START Passage for review

Fortunately, home provided an entirely different animal environment:
“There were always lots of animals around – cats and dogs and at one point as many as 40 dwarf rabbits. It all started after I’d watched Watership Down and fell in love with rabbits. Their numbers just kept on growing, partly because I was continually sneaking new ones home from rabbit shows, believing that no one would ever notice them amongst so many others.”
Her love of animals made Anneka think about becoming a vet and when she went to drama school, she filled in by doing work experience at a veterinary practice.
“I found it very stressful, particularly the whole process of killing animals. The vets seemed to be keen to kill and showed no emotion that I could see. Owners were always asked if they wanted the ashes of their pet after they had been cremated but all the animals were burned in batches so the owners were sent any old ashes. It just seemed so disrespectful to me.”
Anneka first came to the public’s attention when she presented the cult Channel Five programme Out There. The offer came when she was three months pregnant with Annalise and she finally took to the small screen just two weeks after her baby was born. Presenting was not what she originally intended as Anneka sees herself as an actor and comedy her forte. She is currently working on two comedy series which she will also co-write.
Incensed at the way fur has been making a gradual reappearance, she has recently agreed to model a range of fake furs on the basis that each sale will produce a contribution to Viva!’s campaign funds. Thanks Anneka – it’s appreciated!
Anneka Svenska has an absolute commitment to ending animal cruelty and when she talks about it you can detect the pace of her conversation increasing, her voice becoming more intense. You get the sense that she is feeling everything she says even as she says it. It would be a brave person who challenged her on this particular subject!
Few of us have ever been forced to eat meat and that must have left a scar of resentment.
“I just feel a lot healthier being vegetarian but the thing I love most is the fact that I have a completely clear conscience. When I was younger and had to eat meat I felt terrible – both mentally and physically. Now I feel great and even insurance companies offer lower premiums to us veggies so that tells you something.”

END Passage for review

**Activity 1:**
Answer these questions from the Anneka Svenska passage:
(a) At one point, how many dwarf rabbits were in the household?
(b) Which program first brought Anneka to the public's attention?
(c) What will each sale of the fake furs she agreed to model produce?
**Activity 2:**
Quote the stretch of the Anneka Svenska passage from "Incensed at the" through "scar of resentment.".

START Data provided

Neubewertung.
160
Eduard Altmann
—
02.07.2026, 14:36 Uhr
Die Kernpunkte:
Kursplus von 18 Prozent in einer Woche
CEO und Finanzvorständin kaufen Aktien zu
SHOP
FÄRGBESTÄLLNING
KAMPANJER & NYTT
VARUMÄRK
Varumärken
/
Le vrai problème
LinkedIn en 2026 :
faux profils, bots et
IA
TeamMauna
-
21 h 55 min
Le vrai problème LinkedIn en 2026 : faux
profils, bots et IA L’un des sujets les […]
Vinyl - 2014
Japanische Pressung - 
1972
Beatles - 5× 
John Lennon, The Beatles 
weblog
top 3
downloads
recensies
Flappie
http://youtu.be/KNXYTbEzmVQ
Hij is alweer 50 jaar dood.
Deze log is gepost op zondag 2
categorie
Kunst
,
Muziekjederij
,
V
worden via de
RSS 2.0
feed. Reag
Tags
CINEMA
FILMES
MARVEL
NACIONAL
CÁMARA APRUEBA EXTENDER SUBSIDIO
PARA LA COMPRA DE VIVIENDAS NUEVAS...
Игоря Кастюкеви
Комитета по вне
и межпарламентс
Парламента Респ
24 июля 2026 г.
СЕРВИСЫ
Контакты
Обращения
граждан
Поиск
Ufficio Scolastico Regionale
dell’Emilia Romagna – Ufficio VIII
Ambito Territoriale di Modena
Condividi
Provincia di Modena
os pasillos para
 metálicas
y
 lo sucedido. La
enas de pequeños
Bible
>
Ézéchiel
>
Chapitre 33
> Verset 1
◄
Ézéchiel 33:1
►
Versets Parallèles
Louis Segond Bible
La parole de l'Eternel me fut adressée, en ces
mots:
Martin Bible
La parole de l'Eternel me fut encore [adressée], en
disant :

END Data provided

**Written solution 1:**
(a) As many as 40.
(b) The cult Channel Five program Out There.
(c) A contribution to Viva!'s campaign funds.

**Written solution 2:**
Incensed at the way fur has been making a gradual reappearance, she has recently agreed to model a range of fake furs on the basis that each sale will produce a contribution to Viva!’s campaign funds. Thanks Anneka – it’s appreciated!
Anneka Svenska has an absolute commitment to ending animal cruelty and when she talks about it you can detect the pace of her conversation increasing, her voice becoming more intense. You get the sense that she is feeling everything she says even as she says it. It would be a brave person who challenged her on this particular subject!
Few of us have ever been forced to eat meat and that must have left a scar of resentment.